▶ _Excerpt provided_:

◆ ◆ ◆ ◆

Tuesday, December 28, 2004

One last shot...


Okay, so this is everybody... Aimee and Andy are at the far left, I am at the far right... now who can name everyone else??? Posted by Hello

Where Are They Now?


From left to right: Darren Johnson, Mara Pedersen, Dee Gaab, and the All-Comedy-One himself, Chad Carlson! If you have any information pertaining to these lovable ex-Science Worlders, LET US KNOW!!!! Posted by Hello

Carolyn's Christmas card

Carolyn Stanley was one of the people from Science World whom I have very fond memories of, as well as scads of letters from. She was always hilarious, wry, and incredibly creative. After we lost touch during college, she tracked me down last year. This year she sent me a Christmas card with the photo of herself and her husband Carl and their little bun in the oven!

I would like to pass on an excerpt from her letter:

"We are in a continual state of awe and amazement at this blessing God has bestowed upon us. It is truly a miracle, which seems exponentially multiplied when one considers the trauma my body has survived... Please continue to keep us in your thoughts and prayers as we await his arrival sometime around April 4th, 2005."

Carolyn, we're so excited for you!



Carolyn at SW


Carolyn is in this photo as well, back in the day (3rd from right)... she is wearing a tie-dyed shirt and has her hair in a braid... and has her back to the dashing bubblemeister in the Boston shirt second from left... wonder whatever happened to that guy? Posted by Hello

Congratulations Carolyn and Carl!


Carolyn (Stanley) Anderson and her husband Carl (and baby boy!) Posted by Hello

Sunday, December 26, 2004

Umm, no.

Merry Christmas, first of all. I hope you had a wonderful holiday with your families, and that many new and priceless Christmas memories were created in your celebration.

That said, sorry mate, I hated "Love Actually" and none of your arguments even began to sway my opinion. Yes, I have a predisposed sensitivity to fat jokes. Most people who have suffered an eating disorder do. I forgot to mention that in addition to the ridiculous remarks about Martine McCutcheon, there were plenty of fat jokes at the expense of the sister of the whippet-thin Aurelia character, mainly made by her father who insinuated she would never get a husband being fat. Actually I think he flat out said that. Fat jokes are so cheap. British humor being as sophisticated as it can be, it's absolutely pathetic how many times the film stooped so low. This is partly why I cannot stand the Bridget Jones series either (aside from Renee Zellweger, who is sooo frigging annoying!!!).

I didn't care much for the little kid. I didn't like Liam Neeson's character or Laura Linney's, either. I just felt as the whole story was forced and sappy and tied up neatly in a fluffy bow at the end... but not without a final stab at how "heavy" Martine's character was. I am sorry that I cannot agree with you, but I think we're just going to have to agree to disagree...

If you want to pick a new favorite Christmas movie, I am going to take a risk and suggest you give the movie "Bad Santa" a try. It has its faults (namely the whole Lauren Graham character) but it also has some incredibly hilarious moments (mainly by the kid who played Thurman Merman).

◆ ◆ ◆ ◆

[Page-level text extractions]
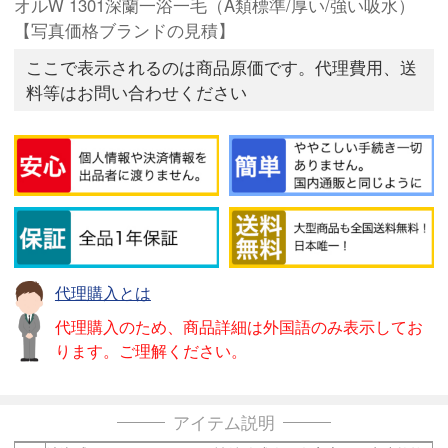
オルW 1301深蘭一浴一毛（A類標準/厚い/強い吸水）
【写真価格ブランドの見積】
ここで表示されるのは商品原価です。代理費用、送
料等はお問い合わせください
代理購入とは
代理購入のため、商品詳細は外国語のみ表示してお
ります。ご理解ください。
アイテム説明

◆ ◆ ◆ ◆

▶ _Task list_:
[a] According to the blog excerpt on Science World friends and holiday movies, around what date is Carolyn's baby expected to arrive?
[b] Extend the blog excerpt on Science World friends and holiday movies, picking up after its final sentence.

▶ _Written answers_:
[a] Sometime around April 4th, 2005.

[b]
Happily, this Christmas has turned out to be an Eddie Izzard Christmas! Nate's family has embraced his humor and I relish the thought of being the one to bring it to them.We gave Nate's dad "Unrepeatable", "Circle" and "Glorious" for Christmas and he was so excited! Now there is some excellent British humor without having to stoop to a fat joke. Oh yes, and I also received "Shaun of the Dead" for Christmas! Another EXCELLENT British film, with no fat jokes, and yet incredibly witty and so, so smart. Simon Pegg is adorable, and the cast is so great. I hope you get a chance to watch it soon.


Friday, December 24, 2004

Defending Curtis

Time for a Christmas movie review:

While Love Actually might be considered a dark horse to win Christmas movie notoriety, remember that it does take place throughout the month leading up to Christmas (called "December" by some), and has holiday themes woven throughout. I have officially now added it to my list of favorite Christmas movies, which puts it in good company -- It's a Wonderful Life, National Lampoon's Christmas Vacation, and (recently) Elf are also on that list.

Here's the thing: I was distressed to learn recently that Lisa -- a person whose opinions I savor and whose anglophilidness comes the very closest to matching my own in its fervor -- hates this film.

She cited three reasons in her personal, crushing review to me (which I'll bet she never expected to see here):
  1. Too many fat jokes about Martine McCutcheon
  2. Hugh Grant dances for no reason
  3. "Keira Knightley. Bleah."
She also continues her blasphemic tirade against Love by suggesting that it's no Notting Hill. Whoa, there, sweetie. Yes, Notting Hill had Julia Roberts and some great comedic moments, but I believe it has only one scene in it that deals with British embarrassment* -- something at which Richard Curtis is normally a genius in translating onto the screen. Notting Hill is an 8. Love Actually is a 9. Four Weddings and a Funeral is a 10.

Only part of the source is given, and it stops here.